In September, APLU named the University of Georgia, the University of Texas at San Antonio, the University of Vermont, and the University of Wisconsin-Madison as finalists for the C. Peter Magrath Community Engagement Scholarship Award for their extraordinary community engagement initiatives. One of the finalists will be named the 2022 C. Peter Magrath Award winner during the APLU Annual Meeting. Read more about their efforts below.
University of Georgia
The Archway Partnership is a University of Georgia (UGA) public service and outreach unit through which faculty members are based in communities to help stakeholders address locally-identified critical issues. The faculty member, called an Archway Professional (AP), facilitates meetings where community members agree on and prioritize their needs. The AP then reaches out to UGA schools and colleges for expertise the communities need. Often UGA faculty and students work with select communities to address their challenges.

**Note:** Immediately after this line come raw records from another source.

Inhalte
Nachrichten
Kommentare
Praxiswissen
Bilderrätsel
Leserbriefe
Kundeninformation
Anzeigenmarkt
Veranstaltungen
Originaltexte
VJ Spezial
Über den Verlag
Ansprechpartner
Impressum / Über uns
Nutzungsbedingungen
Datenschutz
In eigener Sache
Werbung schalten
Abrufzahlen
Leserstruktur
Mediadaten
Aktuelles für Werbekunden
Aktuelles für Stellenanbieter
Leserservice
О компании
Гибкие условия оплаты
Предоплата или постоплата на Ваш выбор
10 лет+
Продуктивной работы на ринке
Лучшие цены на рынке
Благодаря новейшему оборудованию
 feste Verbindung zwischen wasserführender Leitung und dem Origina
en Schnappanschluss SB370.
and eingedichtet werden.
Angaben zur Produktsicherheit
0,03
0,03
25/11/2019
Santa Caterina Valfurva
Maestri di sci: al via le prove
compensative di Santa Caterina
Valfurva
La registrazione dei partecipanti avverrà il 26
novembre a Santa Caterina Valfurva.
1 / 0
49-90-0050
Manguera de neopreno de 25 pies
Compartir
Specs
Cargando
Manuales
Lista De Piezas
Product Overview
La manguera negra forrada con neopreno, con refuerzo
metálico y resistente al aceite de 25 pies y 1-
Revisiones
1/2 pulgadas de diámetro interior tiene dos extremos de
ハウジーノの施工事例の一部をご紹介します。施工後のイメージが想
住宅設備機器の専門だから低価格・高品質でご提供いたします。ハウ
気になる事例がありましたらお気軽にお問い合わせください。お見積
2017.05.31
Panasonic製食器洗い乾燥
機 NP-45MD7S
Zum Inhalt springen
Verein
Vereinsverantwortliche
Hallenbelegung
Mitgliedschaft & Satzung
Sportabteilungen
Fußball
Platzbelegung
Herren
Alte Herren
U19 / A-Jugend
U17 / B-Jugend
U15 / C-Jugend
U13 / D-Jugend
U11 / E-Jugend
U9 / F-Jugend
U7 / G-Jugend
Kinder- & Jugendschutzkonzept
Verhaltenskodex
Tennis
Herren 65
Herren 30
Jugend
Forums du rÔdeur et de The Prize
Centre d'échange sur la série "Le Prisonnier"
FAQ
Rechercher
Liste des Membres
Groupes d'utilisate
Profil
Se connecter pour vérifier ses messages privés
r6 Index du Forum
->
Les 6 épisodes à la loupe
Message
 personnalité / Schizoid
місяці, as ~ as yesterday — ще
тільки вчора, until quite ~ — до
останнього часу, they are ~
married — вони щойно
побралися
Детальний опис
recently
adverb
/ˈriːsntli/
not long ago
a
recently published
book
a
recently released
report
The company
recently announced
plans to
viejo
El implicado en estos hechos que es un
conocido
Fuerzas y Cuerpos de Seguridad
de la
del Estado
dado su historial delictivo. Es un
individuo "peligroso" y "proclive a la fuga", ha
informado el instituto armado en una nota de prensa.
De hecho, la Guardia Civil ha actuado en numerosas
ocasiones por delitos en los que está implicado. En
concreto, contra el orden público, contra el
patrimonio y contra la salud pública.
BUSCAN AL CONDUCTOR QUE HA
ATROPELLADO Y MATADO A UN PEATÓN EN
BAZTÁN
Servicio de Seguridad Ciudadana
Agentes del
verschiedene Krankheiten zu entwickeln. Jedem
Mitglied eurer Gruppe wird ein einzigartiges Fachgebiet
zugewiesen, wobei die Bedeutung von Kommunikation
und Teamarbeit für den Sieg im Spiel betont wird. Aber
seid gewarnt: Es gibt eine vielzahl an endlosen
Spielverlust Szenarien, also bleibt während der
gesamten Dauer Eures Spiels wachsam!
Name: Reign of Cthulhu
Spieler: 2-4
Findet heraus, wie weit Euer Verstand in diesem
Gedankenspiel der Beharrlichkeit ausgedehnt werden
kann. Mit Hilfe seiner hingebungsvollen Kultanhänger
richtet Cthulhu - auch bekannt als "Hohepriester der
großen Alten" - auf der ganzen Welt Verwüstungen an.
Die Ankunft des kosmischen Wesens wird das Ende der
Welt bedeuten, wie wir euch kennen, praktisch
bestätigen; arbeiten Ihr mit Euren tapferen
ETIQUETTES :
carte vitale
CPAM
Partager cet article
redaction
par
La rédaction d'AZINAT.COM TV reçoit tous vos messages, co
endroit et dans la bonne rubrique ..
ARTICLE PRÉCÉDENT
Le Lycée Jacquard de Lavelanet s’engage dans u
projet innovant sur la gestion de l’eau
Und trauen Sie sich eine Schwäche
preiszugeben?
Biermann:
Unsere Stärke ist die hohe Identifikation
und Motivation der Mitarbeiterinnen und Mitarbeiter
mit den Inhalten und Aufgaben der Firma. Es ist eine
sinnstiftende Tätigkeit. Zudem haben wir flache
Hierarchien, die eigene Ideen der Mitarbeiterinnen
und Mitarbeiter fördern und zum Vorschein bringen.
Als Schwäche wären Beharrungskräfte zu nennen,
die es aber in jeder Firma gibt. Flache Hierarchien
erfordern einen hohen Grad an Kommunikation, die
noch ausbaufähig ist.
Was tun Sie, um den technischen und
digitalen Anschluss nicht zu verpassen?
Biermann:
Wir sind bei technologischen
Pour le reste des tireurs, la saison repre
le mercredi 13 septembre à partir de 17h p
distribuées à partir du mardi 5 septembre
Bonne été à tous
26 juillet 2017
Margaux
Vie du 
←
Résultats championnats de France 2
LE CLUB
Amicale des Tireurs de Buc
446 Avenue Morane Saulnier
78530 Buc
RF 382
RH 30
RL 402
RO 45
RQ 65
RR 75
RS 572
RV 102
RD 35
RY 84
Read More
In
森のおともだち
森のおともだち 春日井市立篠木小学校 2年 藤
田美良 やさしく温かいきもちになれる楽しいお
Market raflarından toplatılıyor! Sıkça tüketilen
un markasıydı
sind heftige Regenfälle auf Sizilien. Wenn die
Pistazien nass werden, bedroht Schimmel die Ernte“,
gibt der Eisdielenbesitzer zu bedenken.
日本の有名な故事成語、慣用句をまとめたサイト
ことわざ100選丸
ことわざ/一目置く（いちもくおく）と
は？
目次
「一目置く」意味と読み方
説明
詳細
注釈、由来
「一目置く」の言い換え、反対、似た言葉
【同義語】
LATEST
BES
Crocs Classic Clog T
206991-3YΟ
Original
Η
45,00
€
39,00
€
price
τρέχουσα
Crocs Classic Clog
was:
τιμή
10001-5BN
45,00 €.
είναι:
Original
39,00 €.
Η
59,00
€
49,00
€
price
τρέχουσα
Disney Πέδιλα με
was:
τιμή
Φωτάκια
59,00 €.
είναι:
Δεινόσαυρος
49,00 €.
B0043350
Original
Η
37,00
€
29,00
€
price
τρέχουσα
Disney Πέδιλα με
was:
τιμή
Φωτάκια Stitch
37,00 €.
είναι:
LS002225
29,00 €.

Eight communities are active at any one time over a period of years. These partnerships have led to the involvement of over 200 university faculty in Archway communities since the program began in 2005 and over $20 million in community and research grants since 2009, including a USDA grant of nearly $1 million to improve management of chronic health conditions in rural Georgia through telemedicine. The partnership has helped tackle community challenges such as high rates of diabetes and hypertension, increasing access to mental health care, and small business development in rural areas..
The University of Texas at San Antonio
The University of Texas at San Antonio’s (UTSA) Westside Community Partnership is an effort aimed at improving the lives of residents on the Westside of San Antonio, a community that was redlined, faces economic, health, educational and housing disparities, and is now the target for displacement and gentrification.
The partnership connects UTSA faculty with Westside nonprofits, schools, and small businesses to jointly work to improve the wellbeing of residents. Working with community stakeholders on community-identified challenges, the Westside Community Partnership has spearheaded efforts to preserve affordable housing availability, bridge the digital divide with small and microbusinesses, and uncover unmet estate planning needs of residents and help fill those needs.
Faculty have worked to create models for rehabilitating affordable housing in a cost-effective way, helped bridge the digital divide facing businesses as they applied for urgently needed pandemic-relief funds, and provided research data to the community to inform policymaking in the areas they’re facing. UTSA also created the Westside Scholarship, a scholarship program exclusively for students from the Westside, to boost student success.
University of Vermont
The University of Vermont’s Agroecology and Livelihoods Collaborative (ALC) is a community of practice working to help transform current food systems with ecologically sound and socially just practices. The ALC engages with small- to medium-sized diversified, organic farmers and nonprofits in Vermont, smallholder coffee farmers in Mexico, and others around the world, through in-depth participatory action research.
This approach has been used to support farmers and their organizations to engage with transformative agroecological research in projects across Latin America, Africa, and the United States. The ALC has worked collaboratively with a network of Vermont farmers, food producers, and non-profit organizations, conducting critical research on ecologically viable farming practices and just food systems. Through a transdisciplinary approach, the ALC has integrated science and scholarship from a wide range of disciplines—ecology, sociology, agronomy, entomology, soil health, economics, and others – to advance ecologically sound and socially just practices.
University of Wisconsin-Madison
The University of Wisconsin-Madison’s UniverCity Year program partners with communities across Wisconsin to tackle community-identified challenges with expertise and resources from the university. The UniverCity Year program is a three-year partnership, starting with the community identifying challenges they want to work on and priorities to move forward, followed by university-based experts designing research-to-practice approaches for addressing community needs. Because problems are community-identified, projects span a wide array of challenges including transportation, housing, health, agriculture, childcare, economic development, and the arts.
Green County, for example, asked UW-Madison to help address a host of challenges in areas such as enhancing government operations, community and economic development, health, and environmental sustainability over a three-year period in cities, villages, and towns across the county.
Thanks to its partnership with the university, the county developed a dashboard for tracking opioid use, launched a navigator to improve residents’ access to mental health resources and care, helped start a business development center, and drastically improved energy efficiency in the area’s schools. Over the last six years, the UniverCity Year effort has engaged 20 communities across Wisconsin and completed over 200 projects with more than 1,500 students and 80 faculty.